With Zames Gone, Race to Succeed Dimon at JPMorgan Is Wide OpenBy
Former chief operating officer joins Staley, Winters, Scharf
Erdoes, Pinto, Smith and Lake seen as candidates for CEO spot
The speculation ended Thursday, when Zames said he’ll leave the bank because he wants to run his own business. With that, Zames, 46, joined the ranks of possible successors Dimon has outlasted, including Jes Staley, Bill Winters, Charles Scharf and Frank Bisignano, former top executives at JPMorgan who moved on to become CEOs at other banks and finance companies.
Dimon, who’s 61 and has held the top job since 2005, has said he’d like to stay at New York-based JPMorgan for another five years or so -- and he’s joked he’ll keep saying that until the day he leaves. Dimon himself was pushed out at Citigroup Inc. two decades ago because then-CEO Sandy Weill wasn’t ready to let him take charge, Weill told the New York Times in 2010.
In his annual letter for 2009, Dimon emphasized the importance of maintaining a pipeline of people who could take over if necessary. Companies have been destroyed by poor succession planning, which “often seems more like a psychological drama or a Shakespearean tragedy,” Dimon wrote.
Joseph Evangelisti, a spokesman for the bank, declined to comment on Dimon’s possible successors.
So who’s next in line now that Zames is gone? Here are some candidates:
Mary Callahan Erdoes
Title: Asset & Wealth Management CEO
Erdoes has risen through the ranks since joining JPMorgan in 1996. Her division, which she’s run since 2009, earned a record $3.5 billion in pretax income last year, which has grown at an annualized rate of 7 percent for the past five years, according to the bank’s annual report.

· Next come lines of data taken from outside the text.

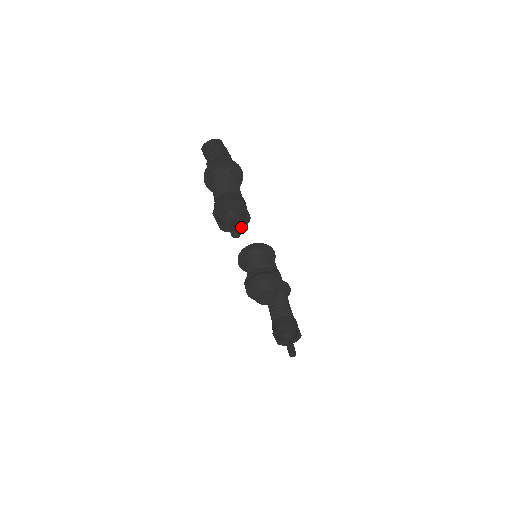
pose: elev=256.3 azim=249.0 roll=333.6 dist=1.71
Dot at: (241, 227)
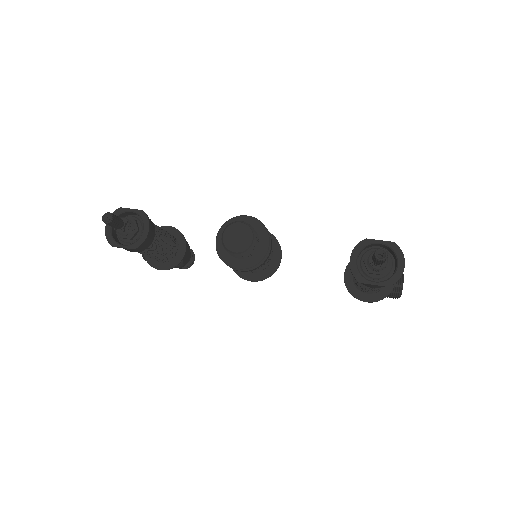
Dot at: (146, 226)
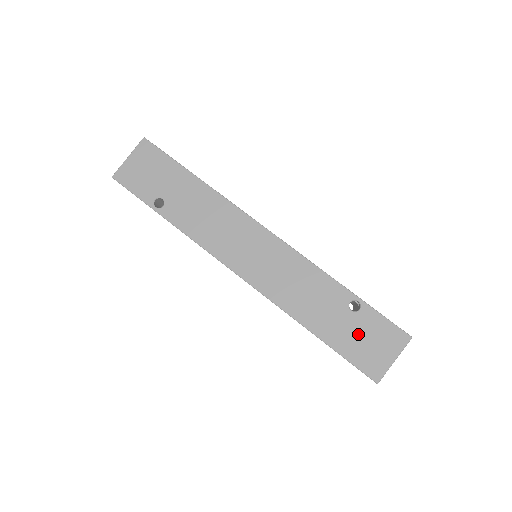
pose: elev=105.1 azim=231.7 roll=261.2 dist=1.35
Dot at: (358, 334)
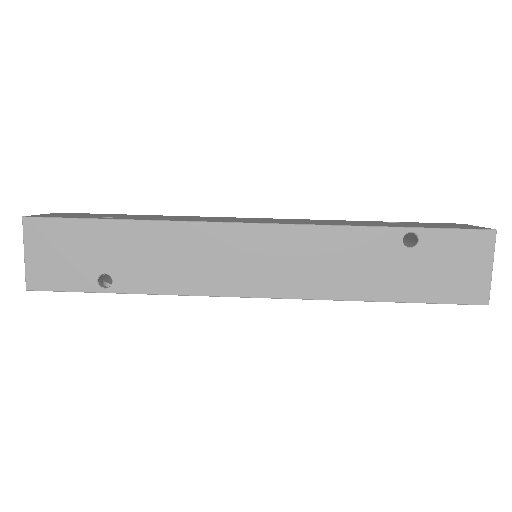
Dot at: (425, 225)
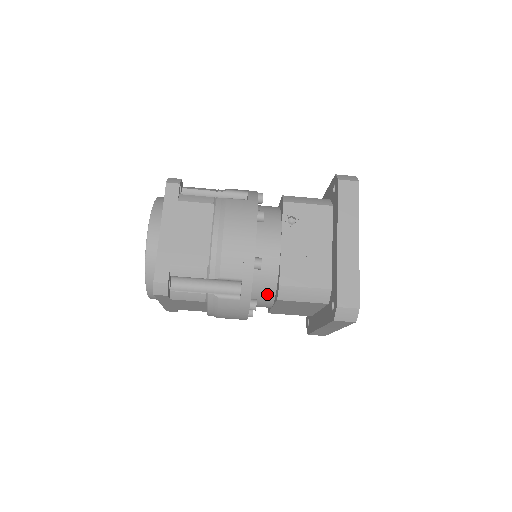
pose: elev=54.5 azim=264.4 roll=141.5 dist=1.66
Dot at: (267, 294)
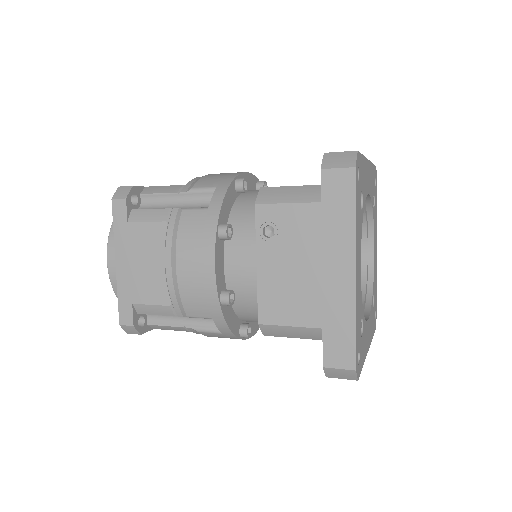
Dot at: occluded
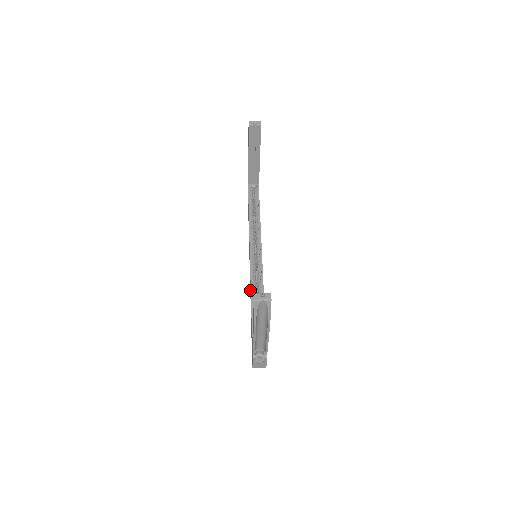
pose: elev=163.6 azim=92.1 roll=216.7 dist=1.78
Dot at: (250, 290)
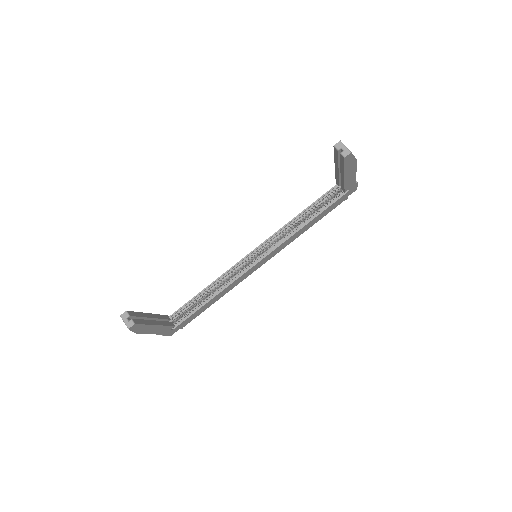
Dot at: occluded
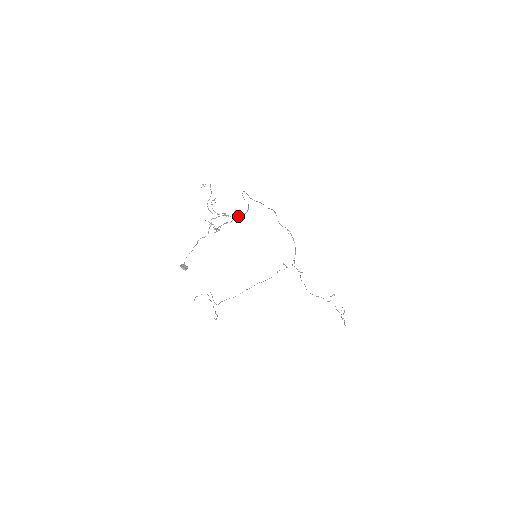
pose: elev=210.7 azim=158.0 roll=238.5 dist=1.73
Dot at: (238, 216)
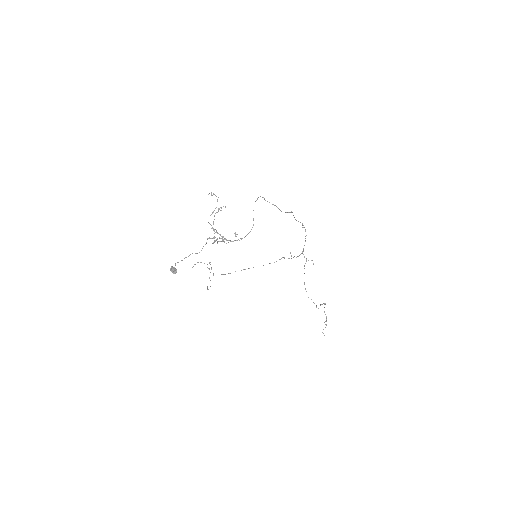
Dot at: occluded
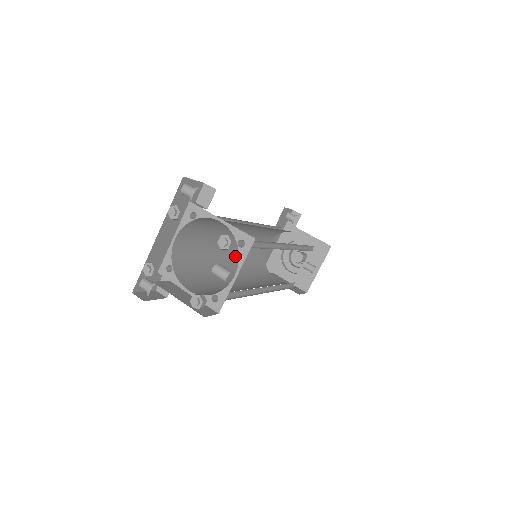
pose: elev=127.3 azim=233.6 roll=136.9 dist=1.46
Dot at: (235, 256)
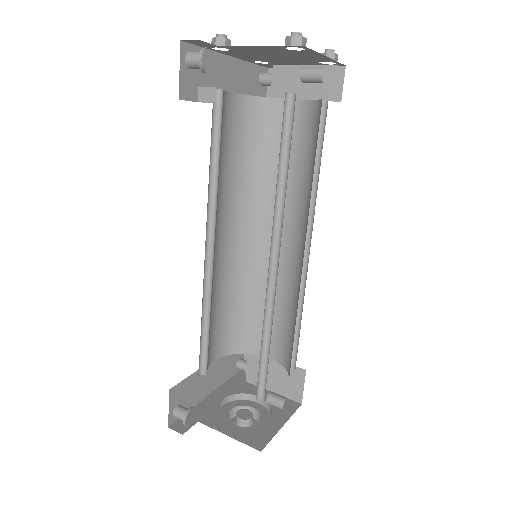
Dot at: (213, 268)
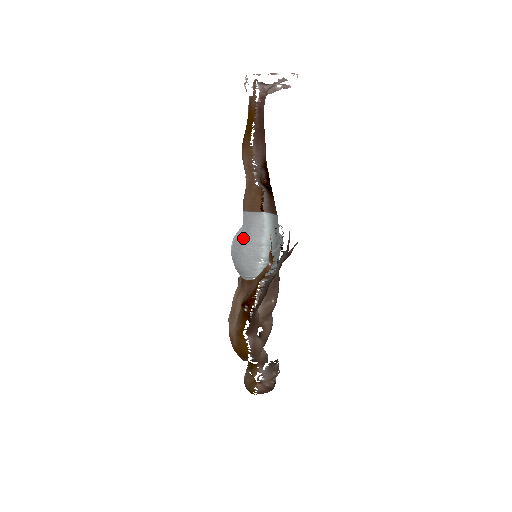
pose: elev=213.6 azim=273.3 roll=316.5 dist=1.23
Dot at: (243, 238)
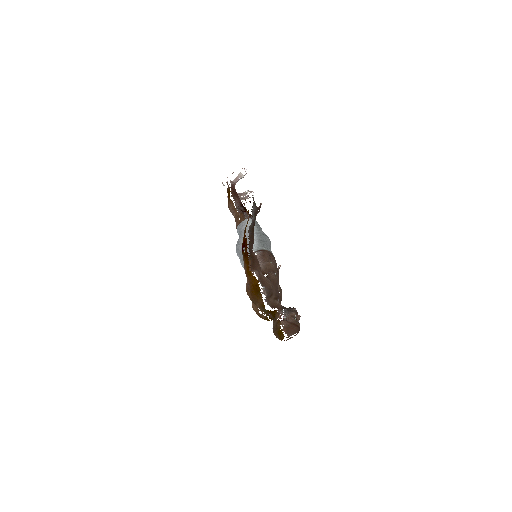
Dot at: (239, 237)
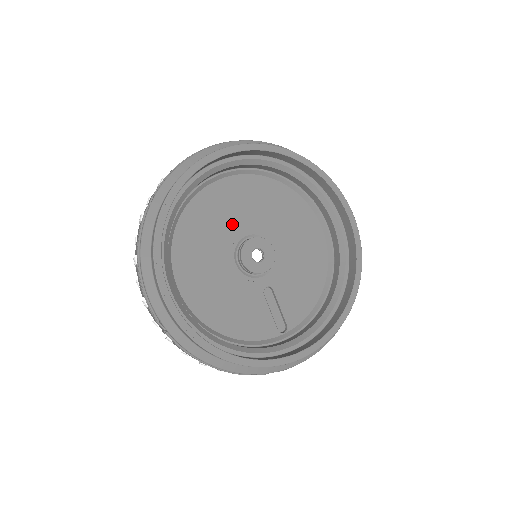
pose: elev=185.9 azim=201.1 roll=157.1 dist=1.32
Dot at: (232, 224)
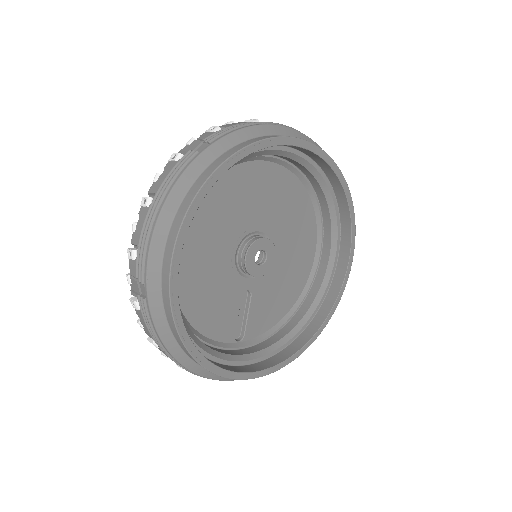
Dot at: (252, 212)
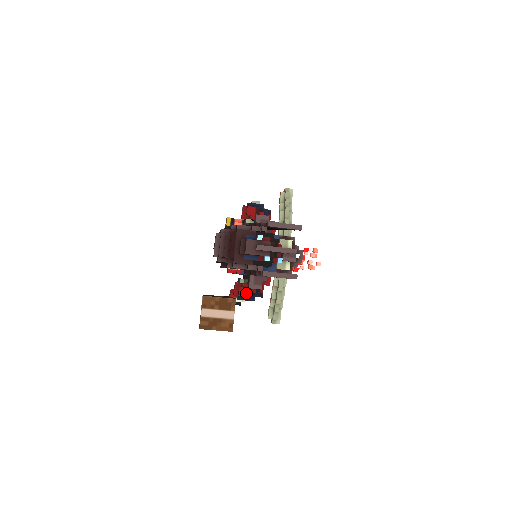
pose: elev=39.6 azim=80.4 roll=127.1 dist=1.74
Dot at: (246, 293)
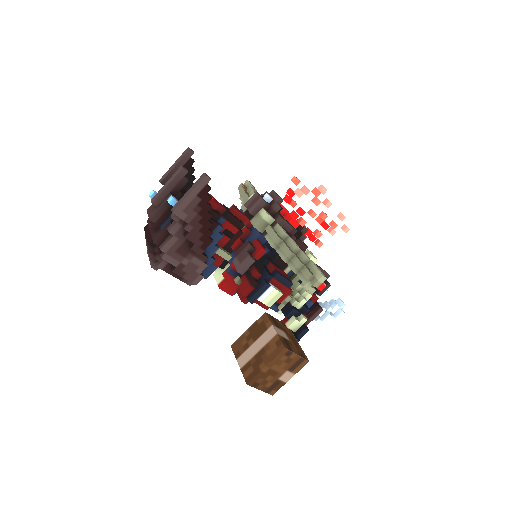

It’s responsible for just 12 percent of JPMorgan’s revenue, though. She was awarded $19 million in compensation for 2016, tying her for second place among named executives after Dimon, who got $28 million. One negative indicator: When Dimon shuffled management in the wake of the bank’s London Whale trading scandal, the younger Zames was promoted instead of her.
Daniel E. Pinto
Title: Corporate & Investment Bank CEO
Pinto advanced through the trading side of JPMorgan and is now responsible for businesses that generate 35 percent of the bank’s revenue. Like Erdoes, he was paid $19 million for 2016. Based in London, he was promoted to sole head of his unit in 2014, when Michael Cavanagh left. He’s a native of Argentina.
Gordon A. Smith
Title: Consumer & Community Banking CEO
Smith joined JPMorgan in 2007 from American Express Co. and initially ran the company’s credit-card services business before being promoted in the same 2012 shakeup that elevated Zames. His division turned in $9.7 billion in 2016 profit, or 38 percent of the firm’s total, second only to the investment bank. Under his stewardship, the bank refreshed its credit-card franchise, with last August’s introduction of the Sapphire Reserve card garnering so much interest that the firm temporarily ran out of materials to produce it. The card’s inducements also shaved hundreds of millions of dollars from profit. A potential drawback: Smith is just three years younger than Dimon, a gap that might be too narrow for the board to see him as a long-term successor.
Title: Chief Financial Officer
As CFO, Lake is well-known to investors and analysts, speaking about the bank’s results on quarterly earnings calls. Dimon has turned over much of the responsibility for them to her. In 2013, she told Marie Claire that her office was right next door to Dimon’s and they spoke several times a day. An accountant educated in England, she served as controller and CFO for some of the bank’s units before assuming her current role in 2013. Lake, who hasn’t run any of JPMorgan’s businesses, was paid $12.5 million for 2016.